Augusto me olhou com desprezo.

“Você entregaria o patrimônio da família a estranhos.”

“O patrimônio existe porque trabalhadores entraram em obras assinadas por nós acreditando que voltariam para casa.”

Álvaro interrompeu antes que meu pai respondesse.

“A incorporadora condicionou a assinatura de hoje à inexistência de investigação material não revelada. Prosseguir pode expor todos os sócios a uma acusação de omissão.”

Dois conselheiros que haviam apoiado Renato trocaram olhares.

Era o primeiro momento em que o medo deles mudou de direção.

Álvaro pediu a votação.

Três votos pela suspensão.

Quatro contra.

Dois conselheiros se abstiveram.

Faltavam os votos remotos.

Renato segurou a borda da mesa.

O décimo conselheiro votou pela suspensão.

O décimo primeiro também.

Cinco a quatro.

Álvaro anunciou:

“A autorização para a incorporação está suspensa.
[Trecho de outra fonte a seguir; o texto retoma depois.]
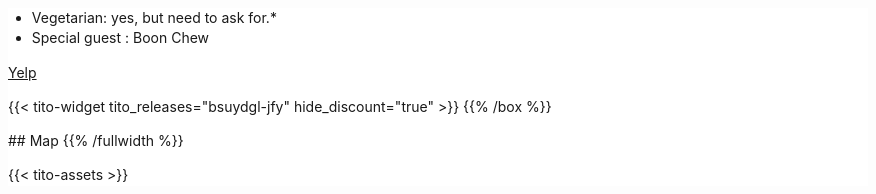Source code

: * Vegetarian: yes, but need to ask for.*
* Special guest : Boon Chew

[Yelp](https://www.yelp.fr/biz/caf%C3%A9-du-rh%C3%B4ne-lyon-2)

{{< tito-widget  tito_releases="bsuydgl-jfy" hide_discount="true" >}}
{{% /box %}}
</div>

<div class="spacer-t-b">
## Map
<iframe src="https://www.google.com/maps/d/embed?mid=1POE9gHaQus-wuGMmCrYwTqpaGEk-_zGx" width="100%" height="600"></iframe>
{{% /fullwidth %}}
</div>

{{< tito-assets >}}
Os poderes individuais do diretor de operações ficam limitados até a conclusão da auditoria preliminar.”

O telão do saguão apagou. A transmissão foi cortada.

Renato permaneceu imóvel por dois segundos. Depois abriu uma pasta preta.

“Antes que me condenem, talvez o conselho queira conhecer o verdadeiro responsável pelas compras.”

Ele projetou uma ordem de recebimento de material.

No rodapé aparecia a assinatura de Caio.

“Meu irmão mais novo conferiu e aprovou cada lote”, Renato disse. “Foi ele quem tratou com a Nobre Aços. Eu confiei no engenheiro responsável.”

Meu estômago se contraiu.

Caio havia me contado sobre a assinatura, mas a cópia exibida por Renato incluía uma autorização que não aparecia nos documentos preservados.

“Caio foi suspenso esta manhã”, Renato continuou. “Logo depois de roubar um servidor e entregar dados à condenada que deseja assumir a empresa.”

Augusto olhou para mim como se tivesse encontrado salvação.

“Então foi Caio.”

“Não”, falei.

Renato abriu os braços.

“Onde ele está para negar?”

A porta da sala se abriu.

Caio entrou ao lado de um oficial de justiça. Trazia luvas e segurava um livro grosso dentro de uma embalagem transparente, marcada com lacre, horário e número de apreensão.

Ele parou diante do telão, olhou para a assinatura projetada e depois para Renato.

“A assinatura é minha”, disse.

Ergueu o livro de compras original.

“A ordem escrita em vermelho é dele.”